DATASET RECORDS section start
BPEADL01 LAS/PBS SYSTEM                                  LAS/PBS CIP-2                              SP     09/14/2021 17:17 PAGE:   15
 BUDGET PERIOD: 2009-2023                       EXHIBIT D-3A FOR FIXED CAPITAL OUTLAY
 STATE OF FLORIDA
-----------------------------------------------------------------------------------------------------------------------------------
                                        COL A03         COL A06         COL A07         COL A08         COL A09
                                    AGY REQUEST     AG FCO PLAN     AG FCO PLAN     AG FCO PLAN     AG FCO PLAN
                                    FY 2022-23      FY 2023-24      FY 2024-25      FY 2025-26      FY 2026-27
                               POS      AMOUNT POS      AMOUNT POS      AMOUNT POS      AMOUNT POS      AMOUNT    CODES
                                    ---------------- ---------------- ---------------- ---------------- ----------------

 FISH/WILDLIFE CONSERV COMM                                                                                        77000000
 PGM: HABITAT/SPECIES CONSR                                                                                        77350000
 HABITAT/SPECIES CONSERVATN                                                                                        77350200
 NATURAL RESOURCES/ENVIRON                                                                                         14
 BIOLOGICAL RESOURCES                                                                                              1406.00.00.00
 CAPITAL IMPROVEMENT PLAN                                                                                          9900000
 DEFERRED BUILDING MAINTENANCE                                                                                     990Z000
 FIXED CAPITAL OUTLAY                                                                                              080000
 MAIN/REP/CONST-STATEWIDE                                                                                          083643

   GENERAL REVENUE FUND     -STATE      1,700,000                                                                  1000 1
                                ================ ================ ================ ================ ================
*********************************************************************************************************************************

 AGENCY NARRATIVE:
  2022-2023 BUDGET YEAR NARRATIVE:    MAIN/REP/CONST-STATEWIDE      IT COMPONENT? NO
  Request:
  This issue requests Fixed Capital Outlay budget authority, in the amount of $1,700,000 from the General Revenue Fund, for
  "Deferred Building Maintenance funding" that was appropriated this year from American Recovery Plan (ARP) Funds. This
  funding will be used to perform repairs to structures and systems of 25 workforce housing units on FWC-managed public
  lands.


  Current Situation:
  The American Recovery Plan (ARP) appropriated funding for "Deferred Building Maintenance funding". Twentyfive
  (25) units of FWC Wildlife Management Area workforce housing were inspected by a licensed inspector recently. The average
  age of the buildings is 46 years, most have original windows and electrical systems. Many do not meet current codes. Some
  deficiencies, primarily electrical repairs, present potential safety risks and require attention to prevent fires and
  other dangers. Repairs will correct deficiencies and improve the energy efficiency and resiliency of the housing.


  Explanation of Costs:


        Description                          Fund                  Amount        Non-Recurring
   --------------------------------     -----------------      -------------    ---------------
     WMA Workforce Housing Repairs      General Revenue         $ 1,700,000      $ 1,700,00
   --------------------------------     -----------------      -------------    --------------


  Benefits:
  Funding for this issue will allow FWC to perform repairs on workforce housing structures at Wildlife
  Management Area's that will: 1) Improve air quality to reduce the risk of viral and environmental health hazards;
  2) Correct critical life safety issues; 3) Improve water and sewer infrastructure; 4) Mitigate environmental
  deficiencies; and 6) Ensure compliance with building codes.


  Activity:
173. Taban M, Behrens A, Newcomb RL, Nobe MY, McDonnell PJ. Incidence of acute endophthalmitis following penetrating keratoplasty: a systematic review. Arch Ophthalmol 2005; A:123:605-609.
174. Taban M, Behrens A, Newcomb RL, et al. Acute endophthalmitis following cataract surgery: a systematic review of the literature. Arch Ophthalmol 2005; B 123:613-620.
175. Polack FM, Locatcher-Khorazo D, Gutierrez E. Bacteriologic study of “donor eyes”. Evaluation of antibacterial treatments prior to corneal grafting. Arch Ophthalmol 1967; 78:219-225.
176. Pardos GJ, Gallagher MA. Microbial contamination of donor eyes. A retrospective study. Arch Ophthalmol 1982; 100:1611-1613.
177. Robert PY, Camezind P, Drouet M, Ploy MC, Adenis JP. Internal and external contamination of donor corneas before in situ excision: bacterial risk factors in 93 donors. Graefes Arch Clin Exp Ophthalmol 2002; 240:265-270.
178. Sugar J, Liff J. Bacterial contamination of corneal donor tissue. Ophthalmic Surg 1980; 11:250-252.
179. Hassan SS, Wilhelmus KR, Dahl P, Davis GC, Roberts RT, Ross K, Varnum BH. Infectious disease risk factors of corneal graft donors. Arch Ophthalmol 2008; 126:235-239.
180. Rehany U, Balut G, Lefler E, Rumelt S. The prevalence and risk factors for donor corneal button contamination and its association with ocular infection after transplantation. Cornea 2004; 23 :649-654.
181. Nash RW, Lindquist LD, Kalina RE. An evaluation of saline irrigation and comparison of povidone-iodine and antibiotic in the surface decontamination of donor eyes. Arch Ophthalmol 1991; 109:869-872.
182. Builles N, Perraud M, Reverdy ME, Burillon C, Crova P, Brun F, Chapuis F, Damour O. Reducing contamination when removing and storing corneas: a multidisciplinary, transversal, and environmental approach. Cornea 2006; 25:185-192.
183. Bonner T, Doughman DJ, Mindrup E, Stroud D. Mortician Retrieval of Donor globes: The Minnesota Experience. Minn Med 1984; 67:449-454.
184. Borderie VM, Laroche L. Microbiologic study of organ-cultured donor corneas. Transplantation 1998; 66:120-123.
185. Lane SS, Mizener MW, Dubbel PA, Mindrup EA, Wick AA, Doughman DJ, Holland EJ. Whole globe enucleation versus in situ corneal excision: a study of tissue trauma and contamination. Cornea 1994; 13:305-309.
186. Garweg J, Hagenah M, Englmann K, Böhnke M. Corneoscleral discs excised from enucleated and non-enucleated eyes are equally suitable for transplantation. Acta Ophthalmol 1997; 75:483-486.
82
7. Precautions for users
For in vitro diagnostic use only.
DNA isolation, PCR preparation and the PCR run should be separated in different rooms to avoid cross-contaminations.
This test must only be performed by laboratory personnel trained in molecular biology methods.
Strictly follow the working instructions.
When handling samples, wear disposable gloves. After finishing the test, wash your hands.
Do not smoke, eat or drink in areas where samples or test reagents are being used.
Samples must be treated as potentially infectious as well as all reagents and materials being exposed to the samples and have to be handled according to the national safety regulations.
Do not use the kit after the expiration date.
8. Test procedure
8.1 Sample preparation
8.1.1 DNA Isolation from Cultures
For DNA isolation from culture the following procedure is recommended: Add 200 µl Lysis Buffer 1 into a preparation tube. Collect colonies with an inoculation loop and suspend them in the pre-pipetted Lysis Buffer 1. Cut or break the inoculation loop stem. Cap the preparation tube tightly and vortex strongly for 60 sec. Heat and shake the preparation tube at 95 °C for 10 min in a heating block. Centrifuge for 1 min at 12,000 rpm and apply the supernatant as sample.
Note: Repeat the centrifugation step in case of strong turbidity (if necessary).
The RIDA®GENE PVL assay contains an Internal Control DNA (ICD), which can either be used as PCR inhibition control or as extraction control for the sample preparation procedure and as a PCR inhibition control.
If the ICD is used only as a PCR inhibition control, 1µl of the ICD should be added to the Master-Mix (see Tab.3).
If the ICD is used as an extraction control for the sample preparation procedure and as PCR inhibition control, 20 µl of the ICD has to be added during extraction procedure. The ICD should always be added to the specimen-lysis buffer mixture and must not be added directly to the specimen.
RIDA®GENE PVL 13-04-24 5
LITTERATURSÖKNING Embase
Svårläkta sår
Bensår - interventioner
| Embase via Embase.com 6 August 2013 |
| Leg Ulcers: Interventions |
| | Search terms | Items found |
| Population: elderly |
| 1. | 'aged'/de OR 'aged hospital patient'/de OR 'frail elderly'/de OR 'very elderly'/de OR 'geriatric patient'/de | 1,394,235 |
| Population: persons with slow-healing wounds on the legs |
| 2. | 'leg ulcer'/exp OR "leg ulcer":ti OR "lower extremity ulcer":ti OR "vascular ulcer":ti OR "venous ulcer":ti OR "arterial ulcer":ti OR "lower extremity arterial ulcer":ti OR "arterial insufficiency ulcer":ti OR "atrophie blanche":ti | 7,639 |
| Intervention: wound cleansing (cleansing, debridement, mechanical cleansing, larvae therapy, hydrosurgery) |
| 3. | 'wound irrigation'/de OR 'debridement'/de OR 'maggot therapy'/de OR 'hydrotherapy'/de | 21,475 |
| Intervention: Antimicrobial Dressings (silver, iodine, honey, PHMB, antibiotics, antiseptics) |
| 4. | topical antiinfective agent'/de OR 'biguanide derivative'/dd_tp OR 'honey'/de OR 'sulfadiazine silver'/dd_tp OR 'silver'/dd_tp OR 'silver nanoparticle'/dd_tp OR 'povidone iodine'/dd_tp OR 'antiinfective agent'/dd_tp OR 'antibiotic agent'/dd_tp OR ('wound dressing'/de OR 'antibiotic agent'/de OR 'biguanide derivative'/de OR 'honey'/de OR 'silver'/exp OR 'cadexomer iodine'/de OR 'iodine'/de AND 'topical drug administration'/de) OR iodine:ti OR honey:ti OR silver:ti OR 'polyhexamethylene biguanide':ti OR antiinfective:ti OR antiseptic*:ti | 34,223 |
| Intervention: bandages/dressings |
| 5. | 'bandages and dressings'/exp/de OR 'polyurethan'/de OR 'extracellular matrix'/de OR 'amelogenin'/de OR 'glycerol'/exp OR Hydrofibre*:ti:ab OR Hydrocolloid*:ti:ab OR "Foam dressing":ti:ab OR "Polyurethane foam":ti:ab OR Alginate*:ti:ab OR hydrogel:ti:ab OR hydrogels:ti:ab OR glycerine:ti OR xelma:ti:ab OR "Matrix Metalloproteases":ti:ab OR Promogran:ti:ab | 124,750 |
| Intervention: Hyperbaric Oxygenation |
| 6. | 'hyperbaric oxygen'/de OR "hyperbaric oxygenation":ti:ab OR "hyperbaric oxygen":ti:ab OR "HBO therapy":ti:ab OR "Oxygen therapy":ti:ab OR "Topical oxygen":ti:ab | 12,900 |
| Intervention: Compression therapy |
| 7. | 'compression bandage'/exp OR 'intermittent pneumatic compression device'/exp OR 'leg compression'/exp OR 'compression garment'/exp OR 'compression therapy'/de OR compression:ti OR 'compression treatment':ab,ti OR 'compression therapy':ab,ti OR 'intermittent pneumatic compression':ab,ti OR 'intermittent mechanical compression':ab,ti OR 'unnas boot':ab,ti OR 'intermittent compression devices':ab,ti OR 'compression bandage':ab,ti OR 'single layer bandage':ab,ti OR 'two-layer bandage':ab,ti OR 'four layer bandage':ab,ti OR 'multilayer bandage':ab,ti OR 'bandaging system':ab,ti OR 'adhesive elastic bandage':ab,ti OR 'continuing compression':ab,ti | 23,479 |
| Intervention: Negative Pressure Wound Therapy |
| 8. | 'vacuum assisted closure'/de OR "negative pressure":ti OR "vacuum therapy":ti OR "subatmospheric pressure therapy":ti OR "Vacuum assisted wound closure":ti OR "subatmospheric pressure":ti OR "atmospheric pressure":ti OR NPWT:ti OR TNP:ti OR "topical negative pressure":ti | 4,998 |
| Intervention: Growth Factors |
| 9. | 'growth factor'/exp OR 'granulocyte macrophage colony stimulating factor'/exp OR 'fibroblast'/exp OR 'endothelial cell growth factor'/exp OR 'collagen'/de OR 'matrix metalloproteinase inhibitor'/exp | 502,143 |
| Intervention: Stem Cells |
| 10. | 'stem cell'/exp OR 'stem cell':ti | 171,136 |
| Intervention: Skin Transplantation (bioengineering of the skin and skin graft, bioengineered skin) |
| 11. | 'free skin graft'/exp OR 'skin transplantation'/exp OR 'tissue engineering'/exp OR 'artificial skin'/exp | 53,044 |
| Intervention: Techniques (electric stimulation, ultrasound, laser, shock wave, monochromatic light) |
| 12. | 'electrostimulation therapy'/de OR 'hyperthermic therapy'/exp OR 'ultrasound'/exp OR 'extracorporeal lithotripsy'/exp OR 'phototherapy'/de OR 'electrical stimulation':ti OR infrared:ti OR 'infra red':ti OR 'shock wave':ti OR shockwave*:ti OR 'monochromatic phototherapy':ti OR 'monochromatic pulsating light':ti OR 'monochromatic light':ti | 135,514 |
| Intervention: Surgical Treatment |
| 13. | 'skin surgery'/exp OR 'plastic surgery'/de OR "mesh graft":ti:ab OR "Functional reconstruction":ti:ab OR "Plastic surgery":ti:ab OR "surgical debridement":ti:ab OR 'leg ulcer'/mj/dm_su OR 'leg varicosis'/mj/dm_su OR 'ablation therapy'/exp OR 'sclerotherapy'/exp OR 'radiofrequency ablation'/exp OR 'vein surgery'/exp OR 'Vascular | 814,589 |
DATASET RECORDS section end
WHAT TO DO: An exact copy of the lines above between the line holding "cell':ti | 171,136 |" and the line holding "monochromatic light) |", inclusive, is the whole answer.

EXERCISE RESPONSE:
| 10. | 'stem cell'/exp OR 'stem cell':ti | 171,136 |
| Intervention: Skin Transplantation (bioengineering of the skin and skin graft, bioengineered skin) |
| 11. | 'free skin graft'/exp OR 'skin transplantation'/exp OR 'tissue engineering'/exp OR 'artificial skin'/exp | 53,044 |
| Intervention: Techniques (electric stimulation, ultrasound, laser, shock wave, monochromatic light) |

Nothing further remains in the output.